Started by Anthony, Mar 08, 2017, 07:03:03 PM
Quote from: Enoch on Mar 08, 2017, 07:41:18 PMI posted this few days ago
QuoteFrankenstein points the Faustian moral to Walton: "Learn from me, if not by my precepts, at least by my example, how dangerous is the acquirement of knowledge, and how much happier that man is who believes his native town to be the world, than he who aspires to become greater than his nature will allow" (p. 53). But this moral— particularly appropriate to the realistic novel— is argued very ambivalently. Even the monster repeats the argument (as he must, being Frankenstein's alter ego): "Increase of knowledge only discovered to me more clearly what a wretched outcast I was" (p. 131).
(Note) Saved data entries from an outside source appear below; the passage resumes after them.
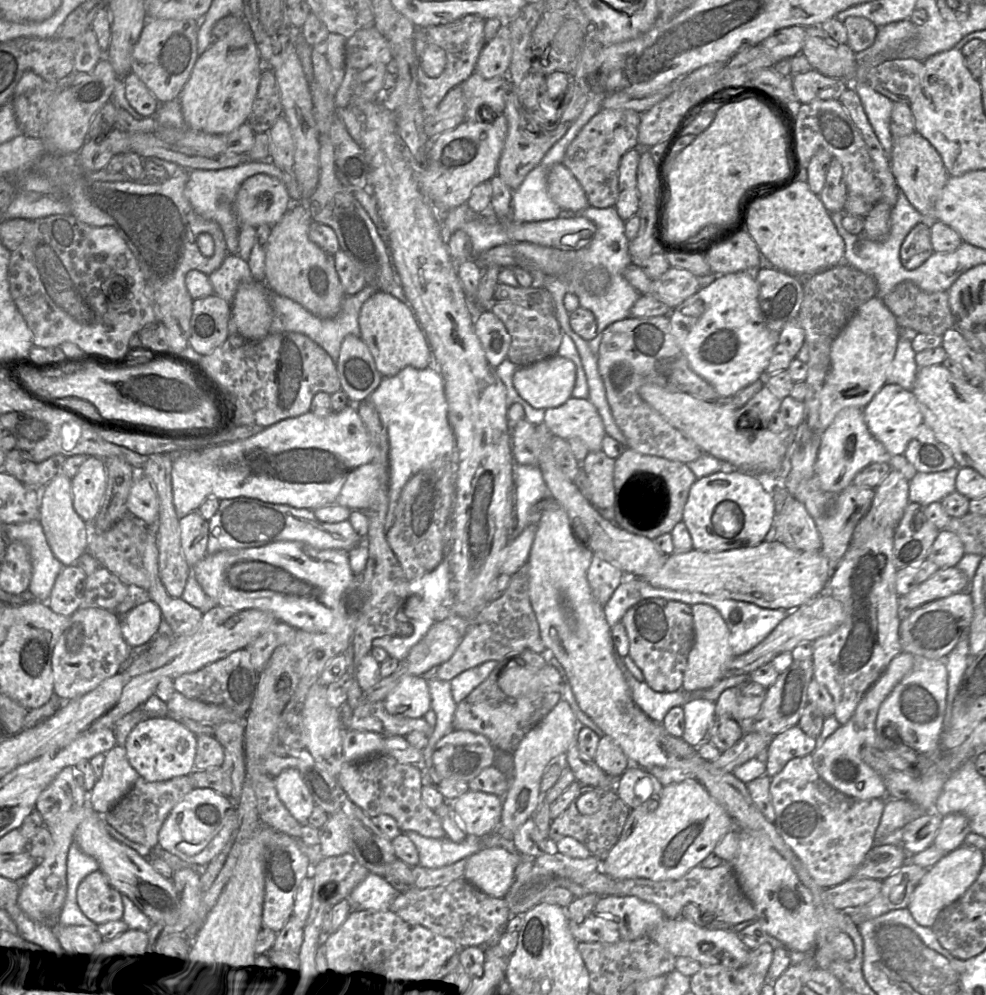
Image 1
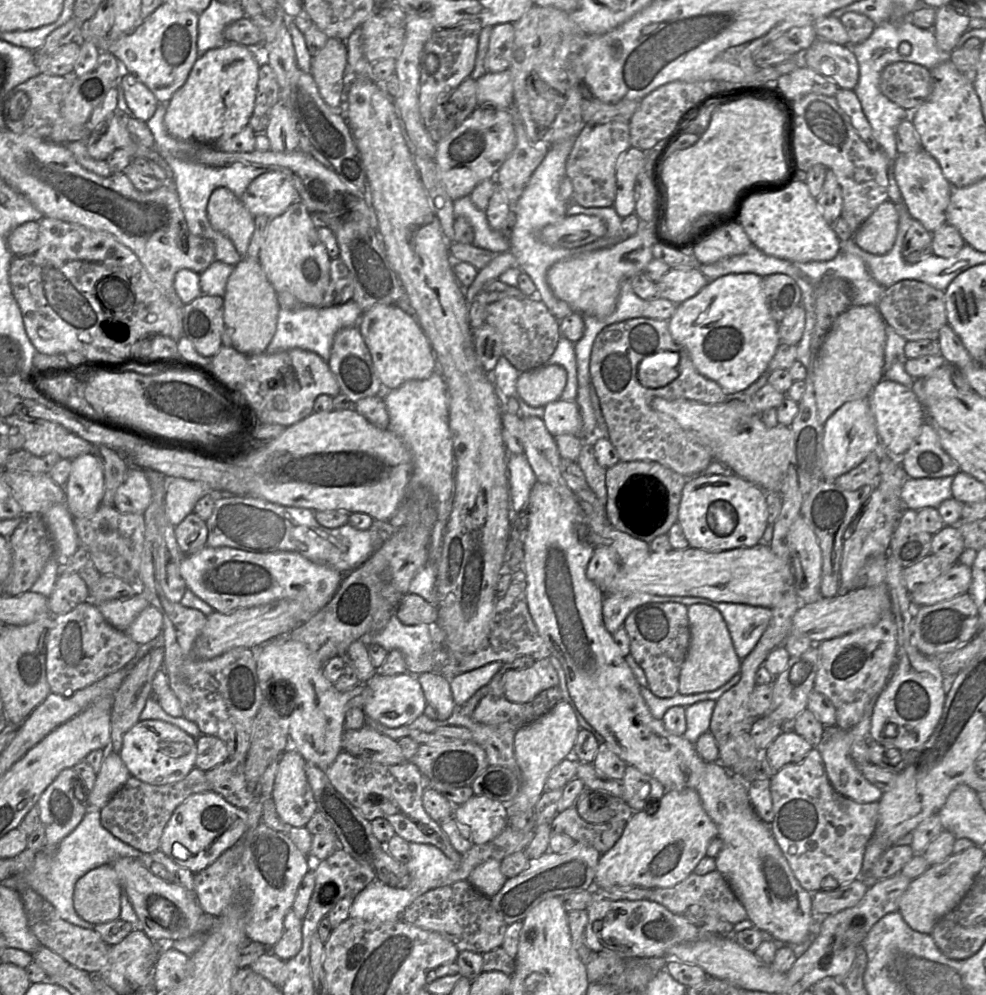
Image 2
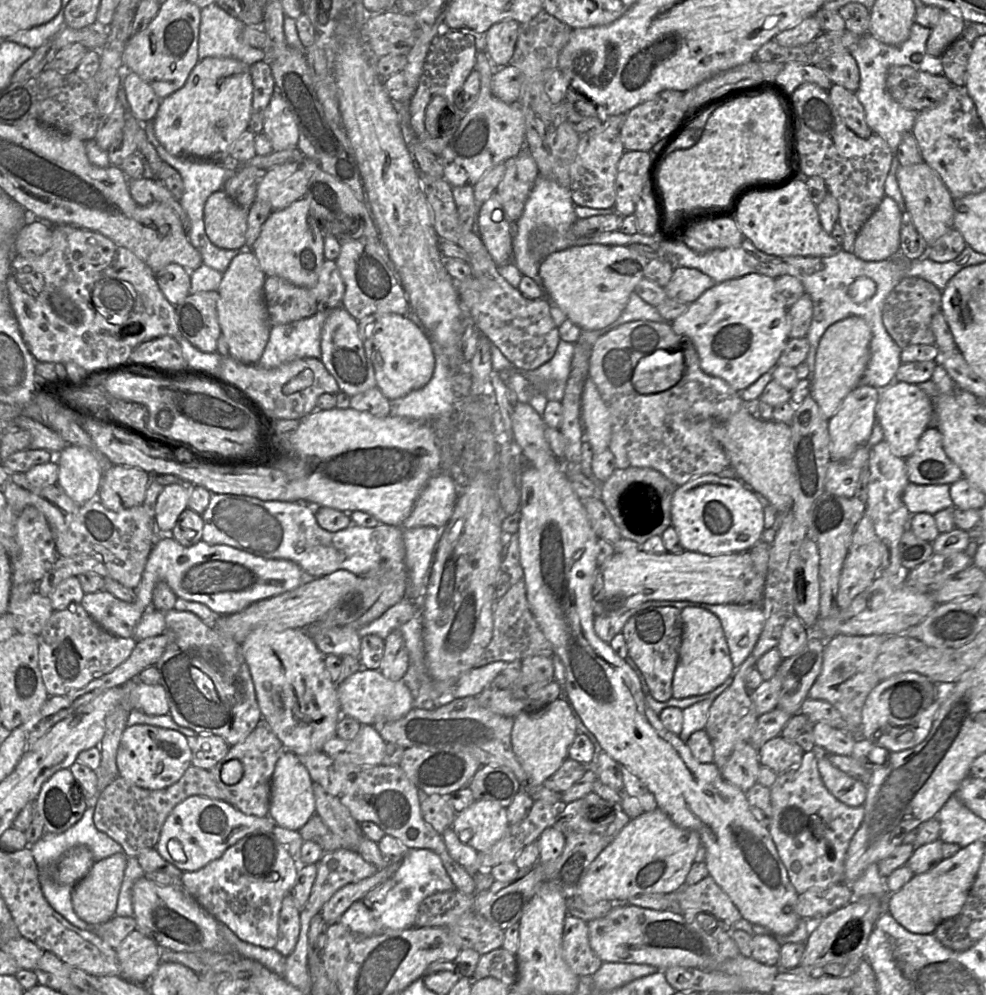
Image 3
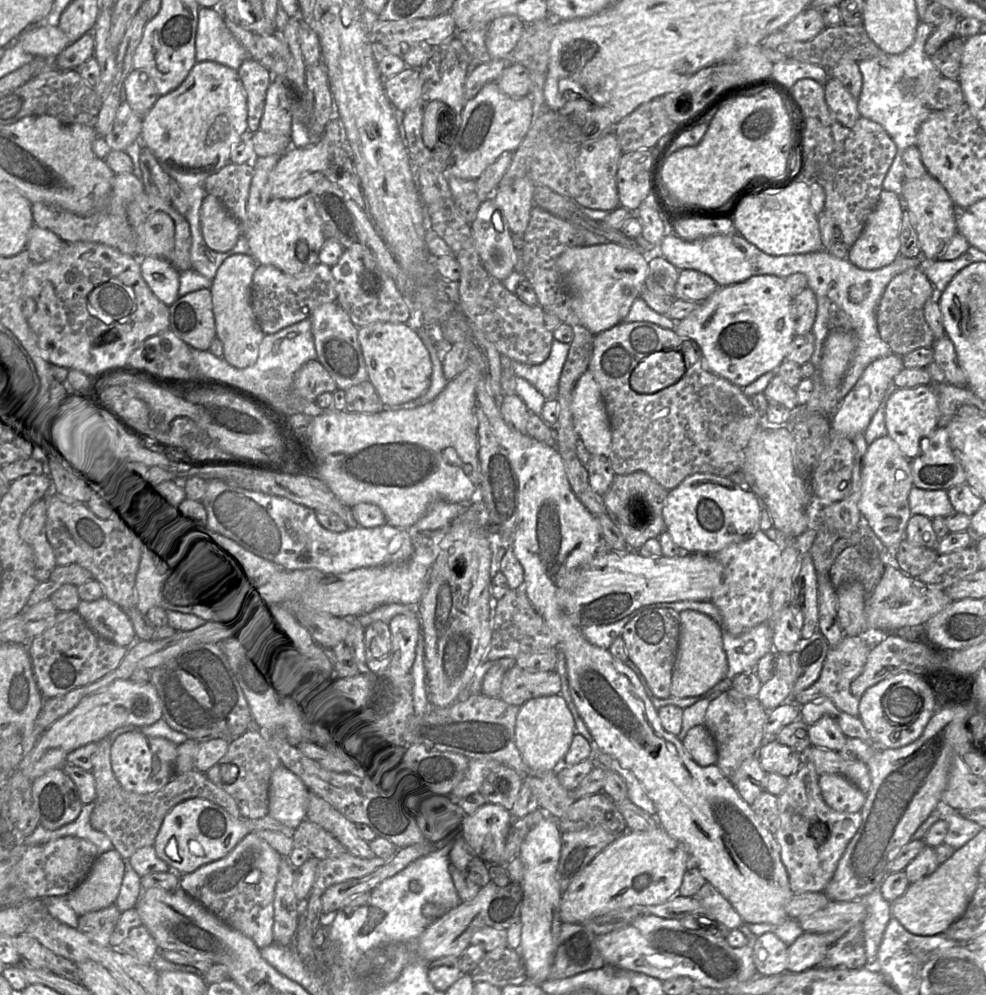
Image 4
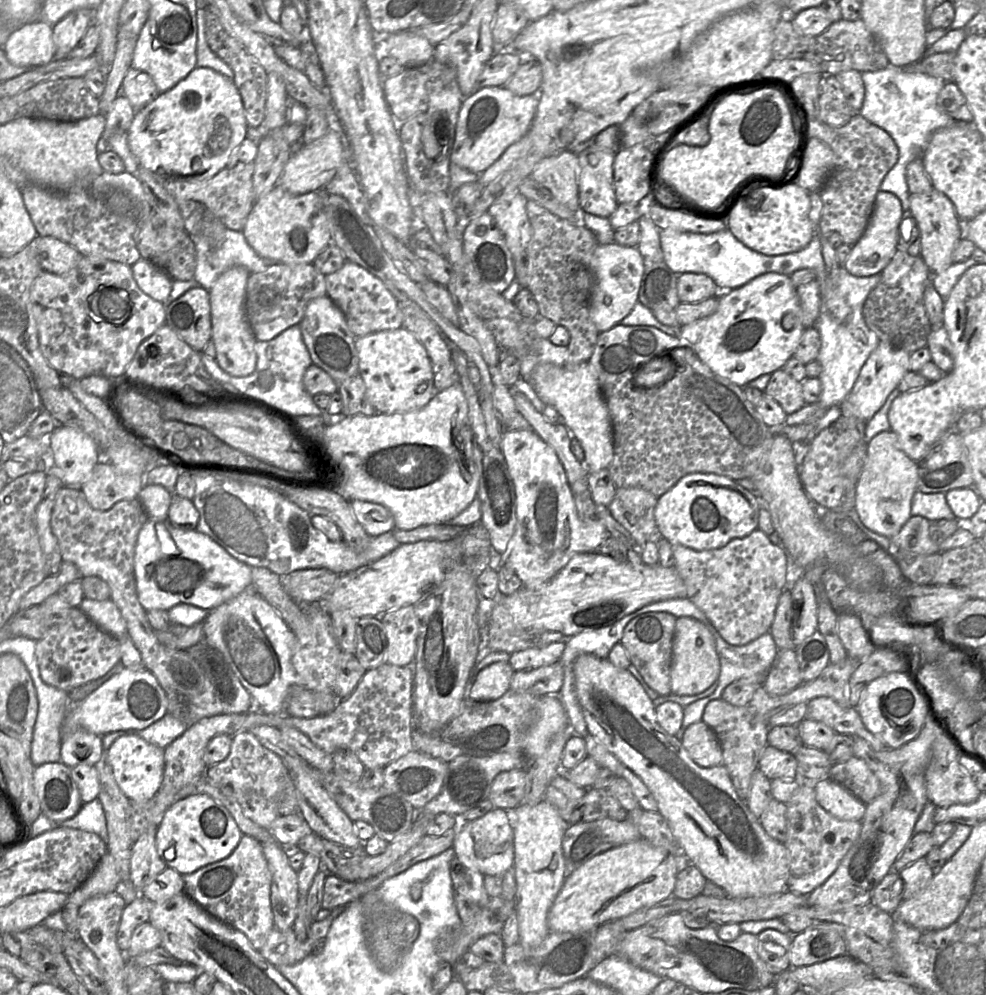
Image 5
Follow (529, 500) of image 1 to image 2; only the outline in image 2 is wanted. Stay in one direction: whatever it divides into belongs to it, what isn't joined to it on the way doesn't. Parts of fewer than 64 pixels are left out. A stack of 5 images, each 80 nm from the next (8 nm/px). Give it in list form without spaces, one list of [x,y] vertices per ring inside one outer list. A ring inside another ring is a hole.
[[[509,454],[507,472],[511,497],[511,514],[527,508],[530,491],[537,481],[524,454]]]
As his knowledge grows, he cries out: "Oh, that I had for ever remained in my native wood, nor known nor felt beyond the sensation of hunger, thirst, and heat!" (p. 120). Yet Mary Shelley knows, as the monster learned, that there is no returning to innocence; the rhetoric implies that the innocence is a lie, and that the disaster that follows its loss is as inevitable as the loss itself. "Of what a strange nature is knowledge! It clings to the mind, when it has once seized on it, like a lichen on the rock. I wished sometimes to shake off all thought and feeling; but I learned that there was but one means to overcome the sensation of pain, and that was death" (p. 120). The monster knows that only silence ends the disparity between word and life. Frankenstein, however, cannot give up the quest or insist unambiguously on the moral of his story. His last speech is a masterpiece of doubt: "Farewell, Walton!" he says. "Seek happiness in tranquillity, and avoid ambition, even if it be only the apparently innocent one of distinguishing yourself in science and discoveries. Yet why do I say this? I have myself been blasted in these hopes, yet another may succeed" (pp. 217-18). Death is the only resolution, and yet it resolves nothing since knowledge and innocence are continuing aspects of human experience. The tension worked out in Frankenstein between ambition and natural harmony, as between creator and creature, mind and reality, is not resolved.
Quote from: windebieste on Mar 08, 2017, 10:30:59 PMThe 'Modern Prometheus' says it all.-Windebieste.
Quote from: Scorpio on Mar 08, 2017, 11:39:31 PMWalter is a bit lame, I hope David kills him.